● **TO DO**
Go line by line through the data and copy those with the word "evenodd".

● **EXCERPTED RECORDS**
....................

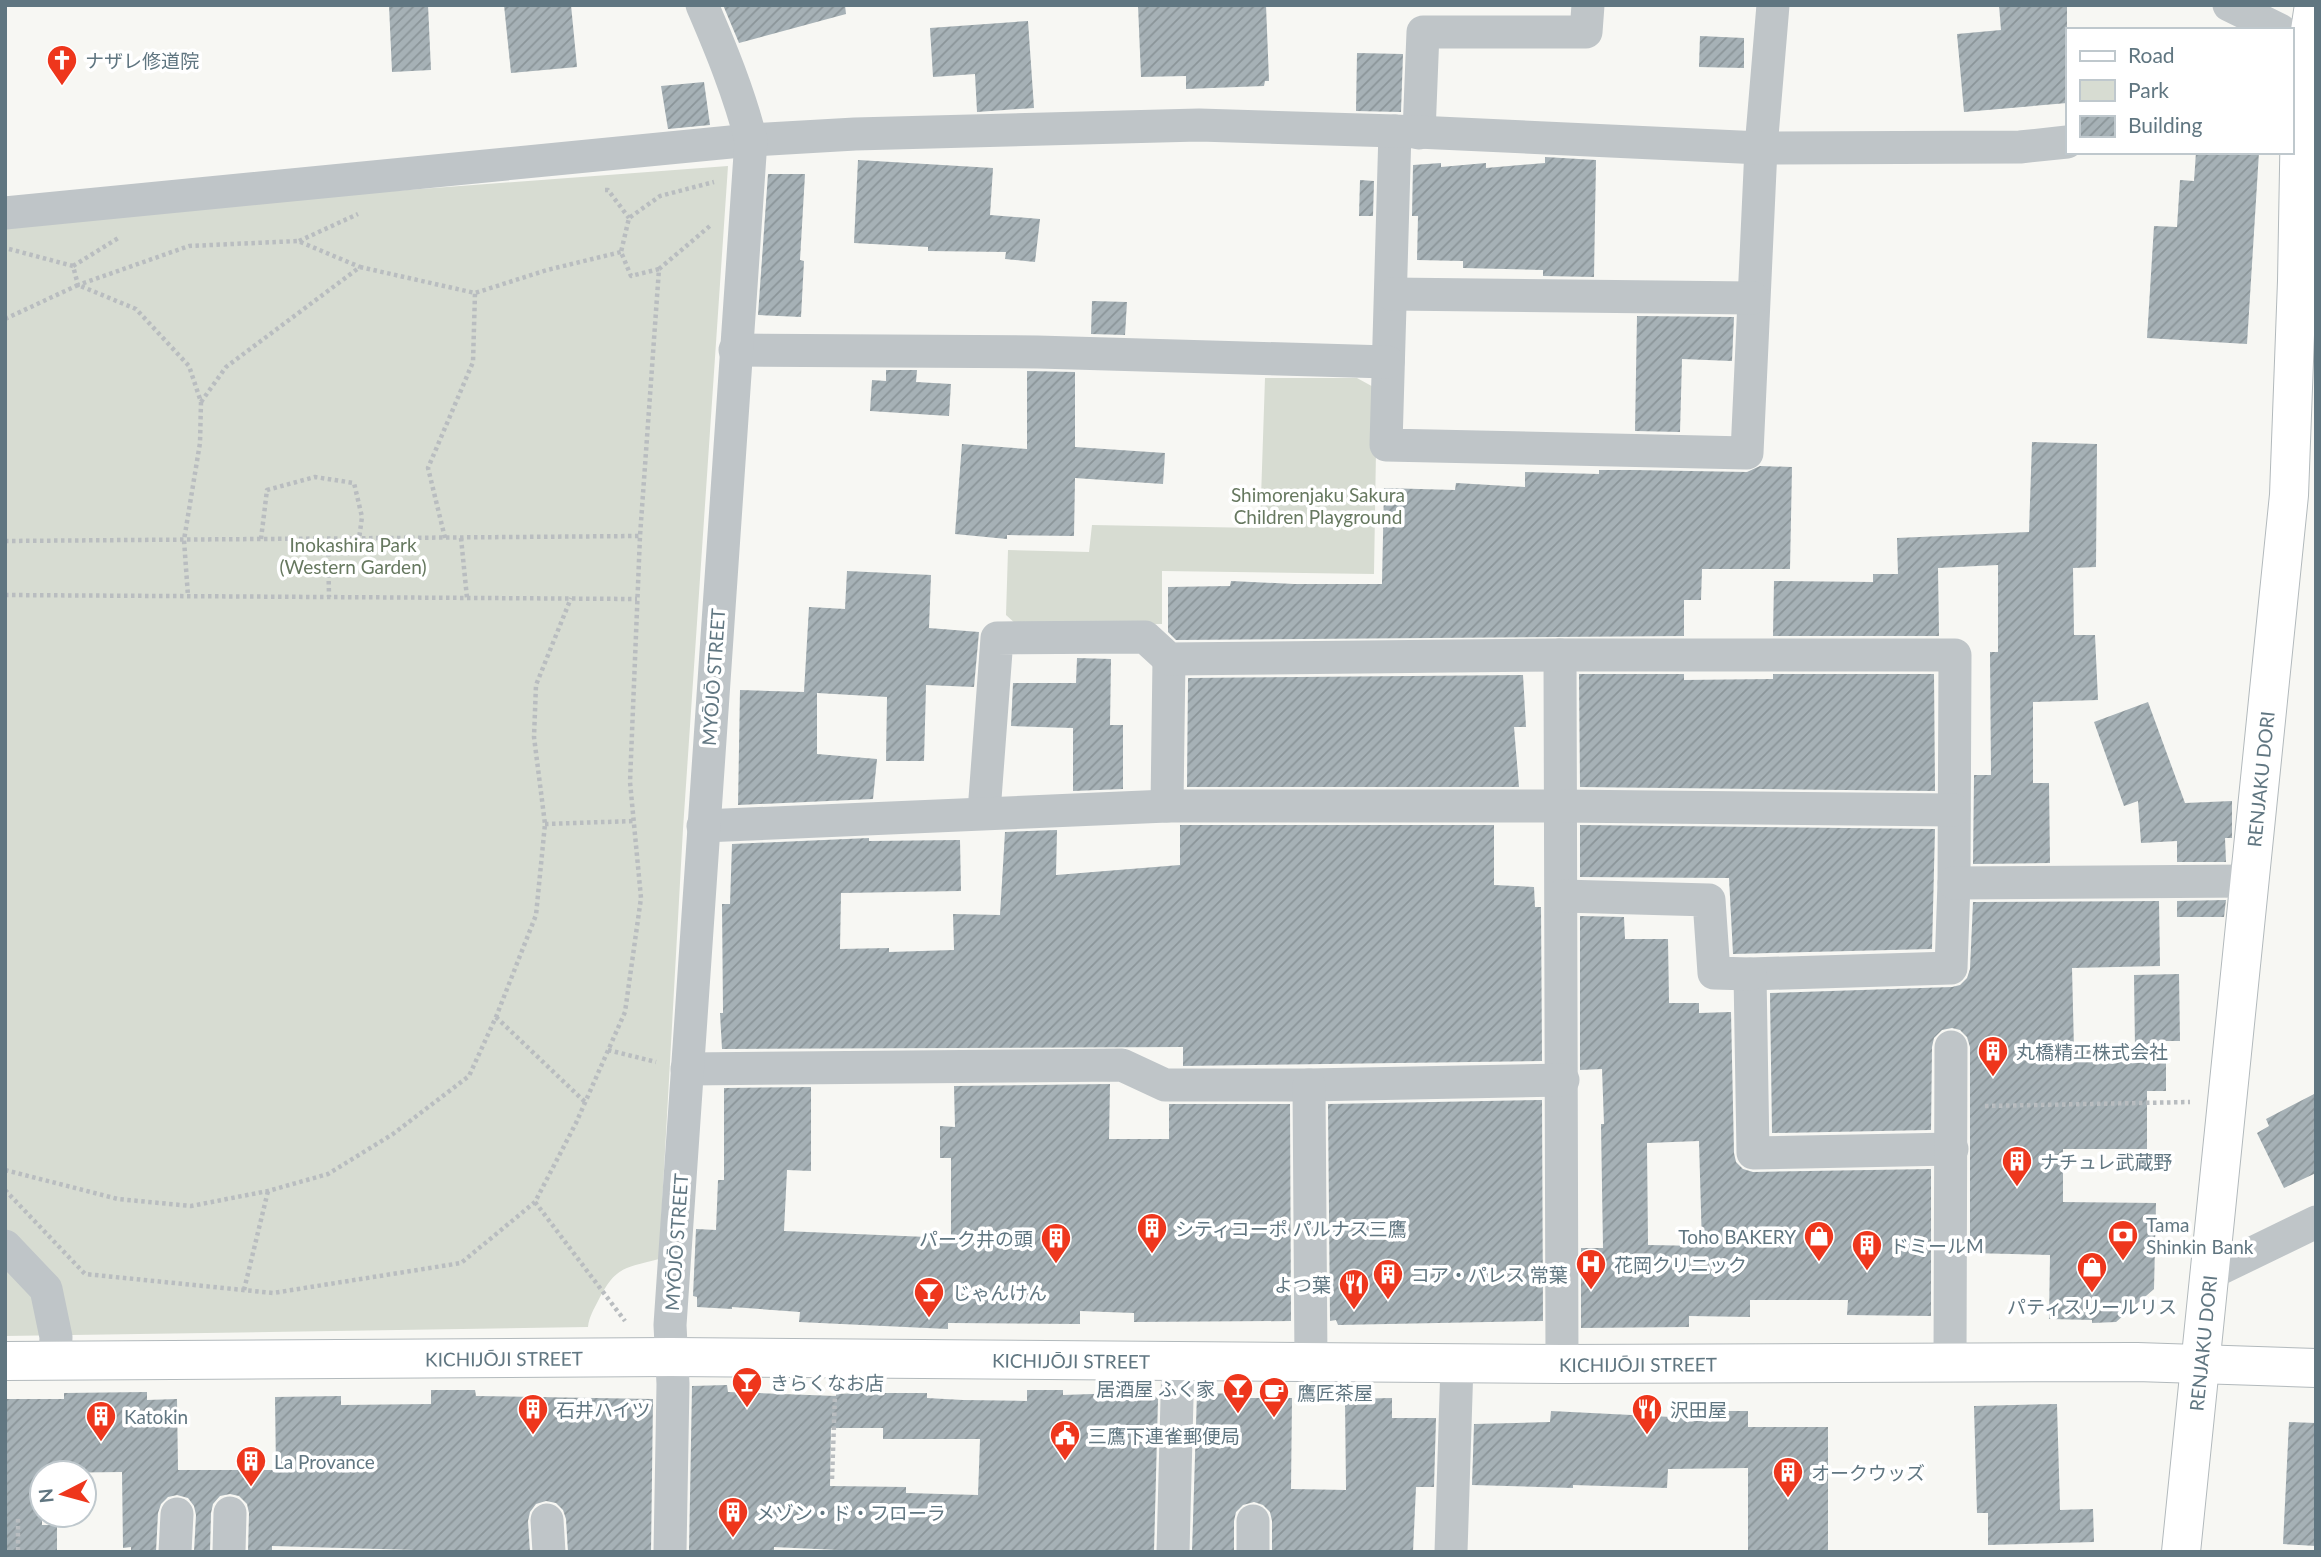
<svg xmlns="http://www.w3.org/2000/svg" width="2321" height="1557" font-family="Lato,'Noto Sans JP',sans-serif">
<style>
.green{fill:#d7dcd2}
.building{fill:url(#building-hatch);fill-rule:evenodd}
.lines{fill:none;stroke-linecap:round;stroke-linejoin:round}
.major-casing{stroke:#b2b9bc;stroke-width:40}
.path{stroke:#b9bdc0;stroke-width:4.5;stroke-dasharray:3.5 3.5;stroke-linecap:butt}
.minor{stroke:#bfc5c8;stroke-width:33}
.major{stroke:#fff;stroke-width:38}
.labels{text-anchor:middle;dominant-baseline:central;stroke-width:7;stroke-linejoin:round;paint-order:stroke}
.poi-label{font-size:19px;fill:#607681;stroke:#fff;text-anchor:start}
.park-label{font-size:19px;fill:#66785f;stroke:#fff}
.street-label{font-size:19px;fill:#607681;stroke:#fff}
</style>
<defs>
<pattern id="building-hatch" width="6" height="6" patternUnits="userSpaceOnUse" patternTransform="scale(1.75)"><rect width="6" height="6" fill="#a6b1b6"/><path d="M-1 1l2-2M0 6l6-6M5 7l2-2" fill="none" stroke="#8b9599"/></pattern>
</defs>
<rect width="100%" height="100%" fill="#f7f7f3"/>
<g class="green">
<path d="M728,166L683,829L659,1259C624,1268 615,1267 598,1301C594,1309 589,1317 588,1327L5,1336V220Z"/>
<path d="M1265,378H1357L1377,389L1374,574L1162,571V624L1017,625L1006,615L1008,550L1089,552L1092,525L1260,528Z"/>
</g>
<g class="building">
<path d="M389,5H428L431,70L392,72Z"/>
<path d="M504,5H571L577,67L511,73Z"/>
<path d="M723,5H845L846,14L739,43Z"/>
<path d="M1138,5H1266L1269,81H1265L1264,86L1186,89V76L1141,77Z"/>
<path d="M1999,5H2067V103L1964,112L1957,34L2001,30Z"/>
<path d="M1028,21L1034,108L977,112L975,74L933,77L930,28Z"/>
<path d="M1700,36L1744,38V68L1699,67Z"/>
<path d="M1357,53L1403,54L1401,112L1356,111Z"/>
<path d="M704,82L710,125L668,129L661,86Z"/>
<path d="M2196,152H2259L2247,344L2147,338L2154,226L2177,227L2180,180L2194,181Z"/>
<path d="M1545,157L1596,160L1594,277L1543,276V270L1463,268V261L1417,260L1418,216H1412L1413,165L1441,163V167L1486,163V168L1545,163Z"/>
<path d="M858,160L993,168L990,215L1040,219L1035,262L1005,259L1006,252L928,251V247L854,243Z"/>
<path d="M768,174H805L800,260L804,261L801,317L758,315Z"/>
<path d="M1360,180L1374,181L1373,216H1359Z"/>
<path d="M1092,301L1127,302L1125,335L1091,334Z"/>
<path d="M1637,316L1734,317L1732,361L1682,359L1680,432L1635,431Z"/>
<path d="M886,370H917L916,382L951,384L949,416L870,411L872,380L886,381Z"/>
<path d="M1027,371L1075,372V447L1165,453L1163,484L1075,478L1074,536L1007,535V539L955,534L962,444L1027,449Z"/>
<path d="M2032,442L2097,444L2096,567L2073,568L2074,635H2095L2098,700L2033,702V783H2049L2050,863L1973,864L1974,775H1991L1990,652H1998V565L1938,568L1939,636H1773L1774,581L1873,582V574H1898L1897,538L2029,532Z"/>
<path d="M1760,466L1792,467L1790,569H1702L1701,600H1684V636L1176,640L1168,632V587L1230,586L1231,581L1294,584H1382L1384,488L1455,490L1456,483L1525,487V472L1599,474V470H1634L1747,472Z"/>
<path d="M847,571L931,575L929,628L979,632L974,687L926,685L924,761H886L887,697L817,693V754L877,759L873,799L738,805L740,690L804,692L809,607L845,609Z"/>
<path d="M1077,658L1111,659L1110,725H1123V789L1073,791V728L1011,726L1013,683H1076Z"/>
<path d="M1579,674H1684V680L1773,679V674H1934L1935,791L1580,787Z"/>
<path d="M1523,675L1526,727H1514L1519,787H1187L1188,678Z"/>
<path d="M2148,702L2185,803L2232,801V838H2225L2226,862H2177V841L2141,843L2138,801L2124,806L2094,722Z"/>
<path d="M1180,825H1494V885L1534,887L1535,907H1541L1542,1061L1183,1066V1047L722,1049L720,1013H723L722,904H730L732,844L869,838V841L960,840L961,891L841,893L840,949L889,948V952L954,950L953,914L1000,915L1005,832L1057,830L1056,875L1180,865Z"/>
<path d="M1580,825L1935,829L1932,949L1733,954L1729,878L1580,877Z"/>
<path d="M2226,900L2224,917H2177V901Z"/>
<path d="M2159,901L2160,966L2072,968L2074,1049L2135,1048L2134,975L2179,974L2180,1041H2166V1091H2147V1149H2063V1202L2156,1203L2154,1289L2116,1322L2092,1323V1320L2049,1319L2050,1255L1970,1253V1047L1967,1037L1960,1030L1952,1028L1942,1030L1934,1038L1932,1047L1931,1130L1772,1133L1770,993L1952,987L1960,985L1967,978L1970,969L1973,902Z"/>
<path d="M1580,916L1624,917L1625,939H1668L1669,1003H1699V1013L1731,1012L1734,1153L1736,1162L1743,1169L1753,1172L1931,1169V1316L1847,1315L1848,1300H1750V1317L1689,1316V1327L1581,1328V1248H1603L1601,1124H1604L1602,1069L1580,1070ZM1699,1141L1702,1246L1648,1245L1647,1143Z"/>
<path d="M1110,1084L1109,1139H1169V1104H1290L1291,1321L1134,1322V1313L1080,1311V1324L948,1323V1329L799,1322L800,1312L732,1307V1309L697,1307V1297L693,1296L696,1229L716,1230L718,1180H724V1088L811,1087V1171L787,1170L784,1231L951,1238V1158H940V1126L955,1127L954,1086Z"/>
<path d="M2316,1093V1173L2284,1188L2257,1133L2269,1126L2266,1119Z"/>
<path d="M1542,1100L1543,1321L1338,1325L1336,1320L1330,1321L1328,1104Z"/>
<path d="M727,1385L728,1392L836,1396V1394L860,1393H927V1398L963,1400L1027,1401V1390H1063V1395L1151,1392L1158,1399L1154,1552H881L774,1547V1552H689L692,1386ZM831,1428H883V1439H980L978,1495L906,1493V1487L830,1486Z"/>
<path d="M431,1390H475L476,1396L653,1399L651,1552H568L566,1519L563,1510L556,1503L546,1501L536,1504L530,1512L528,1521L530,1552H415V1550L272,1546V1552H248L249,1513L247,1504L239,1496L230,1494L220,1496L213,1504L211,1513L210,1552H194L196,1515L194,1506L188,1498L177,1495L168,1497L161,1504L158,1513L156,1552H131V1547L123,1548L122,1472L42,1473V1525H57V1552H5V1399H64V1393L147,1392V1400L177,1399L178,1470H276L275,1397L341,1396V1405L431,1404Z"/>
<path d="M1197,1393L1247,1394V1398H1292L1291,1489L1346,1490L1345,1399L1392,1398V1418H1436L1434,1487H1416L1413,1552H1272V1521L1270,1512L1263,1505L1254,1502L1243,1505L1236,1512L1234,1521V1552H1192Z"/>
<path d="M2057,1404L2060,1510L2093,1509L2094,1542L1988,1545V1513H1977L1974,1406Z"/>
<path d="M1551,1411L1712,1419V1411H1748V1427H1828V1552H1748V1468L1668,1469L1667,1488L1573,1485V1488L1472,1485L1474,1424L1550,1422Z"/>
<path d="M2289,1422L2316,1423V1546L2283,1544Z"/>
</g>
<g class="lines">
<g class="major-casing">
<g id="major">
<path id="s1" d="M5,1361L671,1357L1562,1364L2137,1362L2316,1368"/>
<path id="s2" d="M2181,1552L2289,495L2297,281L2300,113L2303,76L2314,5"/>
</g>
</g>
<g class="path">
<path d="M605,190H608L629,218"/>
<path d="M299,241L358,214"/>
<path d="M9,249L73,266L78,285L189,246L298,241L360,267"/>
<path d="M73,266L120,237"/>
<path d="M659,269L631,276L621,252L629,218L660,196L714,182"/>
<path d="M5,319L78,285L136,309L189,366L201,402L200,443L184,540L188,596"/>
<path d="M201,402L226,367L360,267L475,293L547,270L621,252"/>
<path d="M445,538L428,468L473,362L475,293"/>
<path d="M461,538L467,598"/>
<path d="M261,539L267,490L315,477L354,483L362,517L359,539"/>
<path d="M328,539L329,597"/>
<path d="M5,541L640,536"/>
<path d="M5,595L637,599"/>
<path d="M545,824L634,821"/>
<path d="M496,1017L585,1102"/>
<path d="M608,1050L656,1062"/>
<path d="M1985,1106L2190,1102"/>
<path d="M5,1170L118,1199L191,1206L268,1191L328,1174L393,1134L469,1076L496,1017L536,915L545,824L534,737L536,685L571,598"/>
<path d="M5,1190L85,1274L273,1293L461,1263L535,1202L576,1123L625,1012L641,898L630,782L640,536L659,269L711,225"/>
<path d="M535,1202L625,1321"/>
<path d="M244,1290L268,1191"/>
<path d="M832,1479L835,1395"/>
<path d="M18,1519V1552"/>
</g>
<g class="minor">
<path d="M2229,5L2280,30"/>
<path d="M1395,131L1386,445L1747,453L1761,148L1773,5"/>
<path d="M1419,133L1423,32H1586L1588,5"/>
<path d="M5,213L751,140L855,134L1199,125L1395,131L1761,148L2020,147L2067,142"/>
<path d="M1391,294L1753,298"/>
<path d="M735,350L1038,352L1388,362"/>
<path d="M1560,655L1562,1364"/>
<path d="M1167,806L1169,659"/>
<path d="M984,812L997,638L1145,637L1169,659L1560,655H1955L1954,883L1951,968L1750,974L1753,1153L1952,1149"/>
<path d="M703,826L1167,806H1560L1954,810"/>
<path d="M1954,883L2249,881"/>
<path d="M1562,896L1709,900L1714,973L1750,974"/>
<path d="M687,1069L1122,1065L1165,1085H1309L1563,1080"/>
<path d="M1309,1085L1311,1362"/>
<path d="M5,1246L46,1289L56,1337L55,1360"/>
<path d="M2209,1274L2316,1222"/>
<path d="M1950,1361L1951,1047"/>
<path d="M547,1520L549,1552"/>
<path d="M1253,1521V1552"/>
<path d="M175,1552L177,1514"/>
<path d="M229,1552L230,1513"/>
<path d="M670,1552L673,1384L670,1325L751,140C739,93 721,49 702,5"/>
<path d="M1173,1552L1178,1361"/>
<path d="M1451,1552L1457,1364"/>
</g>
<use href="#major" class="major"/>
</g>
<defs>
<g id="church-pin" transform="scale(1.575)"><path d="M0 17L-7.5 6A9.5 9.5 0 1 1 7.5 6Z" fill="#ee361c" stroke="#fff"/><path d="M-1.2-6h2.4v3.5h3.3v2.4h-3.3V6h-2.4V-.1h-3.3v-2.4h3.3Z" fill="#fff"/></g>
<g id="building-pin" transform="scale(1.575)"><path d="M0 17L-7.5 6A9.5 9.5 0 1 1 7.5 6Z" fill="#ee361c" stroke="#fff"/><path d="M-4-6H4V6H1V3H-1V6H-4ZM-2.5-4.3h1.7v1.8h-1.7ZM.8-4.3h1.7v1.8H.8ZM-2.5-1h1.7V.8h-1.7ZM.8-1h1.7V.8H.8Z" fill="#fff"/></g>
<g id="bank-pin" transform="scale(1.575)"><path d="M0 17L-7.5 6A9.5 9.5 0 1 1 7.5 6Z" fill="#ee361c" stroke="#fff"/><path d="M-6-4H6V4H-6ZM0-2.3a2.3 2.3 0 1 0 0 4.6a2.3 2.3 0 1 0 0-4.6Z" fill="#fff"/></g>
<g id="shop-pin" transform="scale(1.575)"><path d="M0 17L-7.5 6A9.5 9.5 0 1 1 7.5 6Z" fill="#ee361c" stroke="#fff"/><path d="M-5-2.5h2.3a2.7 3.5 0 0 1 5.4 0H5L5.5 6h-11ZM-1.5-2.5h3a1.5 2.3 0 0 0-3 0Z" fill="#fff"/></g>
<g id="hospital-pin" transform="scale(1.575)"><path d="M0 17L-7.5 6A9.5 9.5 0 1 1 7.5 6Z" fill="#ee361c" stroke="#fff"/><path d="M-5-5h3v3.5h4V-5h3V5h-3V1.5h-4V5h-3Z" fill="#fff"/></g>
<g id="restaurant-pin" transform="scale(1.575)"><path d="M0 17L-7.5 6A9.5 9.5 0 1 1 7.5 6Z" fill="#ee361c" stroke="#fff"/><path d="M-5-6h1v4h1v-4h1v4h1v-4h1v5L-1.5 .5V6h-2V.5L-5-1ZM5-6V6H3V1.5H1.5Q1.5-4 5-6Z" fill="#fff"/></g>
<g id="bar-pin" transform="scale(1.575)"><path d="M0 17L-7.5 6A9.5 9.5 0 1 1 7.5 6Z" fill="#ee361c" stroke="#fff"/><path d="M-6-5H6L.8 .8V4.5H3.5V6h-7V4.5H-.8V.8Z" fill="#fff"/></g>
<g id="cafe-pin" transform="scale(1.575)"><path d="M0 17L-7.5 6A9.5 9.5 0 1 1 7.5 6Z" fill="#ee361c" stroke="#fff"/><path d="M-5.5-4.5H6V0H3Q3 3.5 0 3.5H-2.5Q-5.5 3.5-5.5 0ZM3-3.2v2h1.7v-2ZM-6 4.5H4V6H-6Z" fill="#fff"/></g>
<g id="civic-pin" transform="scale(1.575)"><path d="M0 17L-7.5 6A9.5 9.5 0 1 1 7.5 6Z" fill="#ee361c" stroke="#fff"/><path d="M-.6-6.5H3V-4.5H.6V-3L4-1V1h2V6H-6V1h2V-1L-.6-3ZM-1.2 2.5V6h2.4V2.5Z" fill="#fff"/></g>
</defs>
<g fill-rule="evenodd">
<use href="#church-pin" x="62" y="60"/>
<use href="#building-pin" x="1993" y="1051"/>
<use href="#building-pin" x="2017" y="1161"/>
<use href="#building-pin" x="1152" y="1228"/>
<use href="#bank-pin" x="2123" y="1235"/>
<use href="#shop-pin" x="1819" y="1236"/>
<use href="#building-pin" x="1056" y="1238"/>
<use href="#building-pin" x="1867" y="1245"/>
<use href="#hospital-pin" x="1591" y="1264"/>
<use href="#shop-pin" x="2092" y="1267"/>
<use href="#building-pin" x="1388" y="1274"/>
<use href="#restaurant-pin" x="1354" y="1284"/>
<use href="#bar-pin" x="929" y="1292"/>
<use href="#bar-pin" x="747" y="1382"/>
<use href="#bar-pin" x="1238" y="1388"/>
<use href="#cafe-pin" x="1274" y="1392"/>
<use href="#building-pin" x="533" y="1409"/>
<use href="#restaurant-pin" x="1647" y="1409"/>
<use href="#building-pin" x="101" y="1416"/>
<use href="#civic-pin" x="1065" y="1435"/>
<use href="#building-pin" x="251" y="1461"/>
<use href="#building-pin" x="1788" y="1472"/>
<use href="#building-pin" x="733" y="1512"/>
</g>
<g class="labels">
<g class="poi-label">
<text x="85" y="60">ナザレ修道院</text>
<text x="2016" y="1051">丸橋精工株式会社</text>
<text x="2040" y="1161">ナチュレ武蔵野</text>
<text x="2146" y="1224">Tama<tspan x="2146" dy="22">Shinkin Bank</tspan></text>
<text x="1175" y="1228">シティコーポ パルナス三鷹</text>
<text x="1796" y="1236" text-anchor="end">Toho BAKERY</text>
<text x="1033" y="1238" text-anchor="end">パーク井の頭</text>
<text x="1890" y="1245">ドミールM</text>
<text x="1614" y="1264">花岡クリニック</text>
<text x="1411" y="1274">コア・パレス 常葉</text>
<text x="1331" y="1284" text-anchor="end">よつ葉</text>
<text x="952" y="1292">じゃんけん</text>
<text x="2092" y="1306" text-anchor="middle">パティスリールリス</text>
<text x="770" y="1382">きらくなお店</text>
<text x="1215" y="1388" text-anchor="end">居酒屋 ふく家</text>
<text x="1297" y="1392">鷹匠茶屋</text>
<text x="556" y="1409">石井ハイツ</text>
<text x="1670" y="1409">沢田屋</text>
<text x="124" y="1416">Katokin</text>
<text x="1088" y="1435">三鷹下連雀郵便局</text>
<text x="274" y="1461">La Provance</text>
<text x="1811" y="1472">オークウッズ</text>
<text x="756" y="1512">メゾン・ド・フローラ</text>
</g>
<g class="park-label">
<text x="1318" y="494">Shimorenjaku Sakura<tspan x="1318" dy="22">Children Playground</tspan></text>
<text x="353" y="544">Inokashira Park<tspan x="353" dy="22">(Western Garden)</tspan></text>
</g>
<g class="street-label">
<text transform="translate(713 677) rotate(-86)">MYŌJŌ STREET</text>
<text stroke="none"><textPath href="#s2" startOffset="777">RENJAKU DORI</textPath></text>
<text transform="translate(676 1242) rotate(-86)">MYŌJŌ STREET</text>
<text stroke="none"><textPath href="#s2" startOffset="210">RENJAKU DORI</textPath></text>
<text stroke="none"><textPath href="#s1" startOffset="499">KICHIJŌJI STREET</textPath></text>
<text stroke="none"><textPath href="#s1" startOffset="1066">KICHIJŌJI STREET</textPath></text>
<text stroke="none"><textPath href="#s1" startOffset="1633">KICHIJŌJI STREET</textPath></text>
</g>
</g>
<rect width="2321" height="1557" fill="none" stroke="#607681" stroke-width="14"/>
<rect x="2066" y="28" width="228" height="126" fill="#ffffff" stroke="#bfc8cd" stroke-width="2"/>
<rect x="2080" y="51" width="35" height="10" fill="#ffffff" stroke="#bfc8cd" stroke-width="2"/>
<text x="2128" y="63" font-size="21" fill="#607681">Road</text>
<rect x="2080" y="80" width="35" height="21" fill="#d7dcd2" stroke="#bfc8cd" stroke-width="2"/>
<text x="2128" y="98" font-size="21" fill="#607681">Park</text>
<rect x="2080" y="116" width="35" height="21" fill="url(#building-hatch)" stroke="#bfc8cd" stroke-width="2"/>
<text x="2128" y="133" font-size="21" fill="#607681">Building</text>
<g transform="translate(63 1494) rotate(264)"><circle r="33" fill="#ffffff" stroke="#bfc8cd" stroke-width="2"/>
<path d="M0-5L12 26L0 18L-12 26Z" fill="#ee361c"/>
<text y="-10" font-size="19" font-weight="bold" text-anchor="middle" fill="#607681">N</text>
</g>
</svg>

....................

● **FINAL ANSWER**
.building{fill:url(#building-hatch);fill-rule:evenodd}
<g fill-rule="evenodd">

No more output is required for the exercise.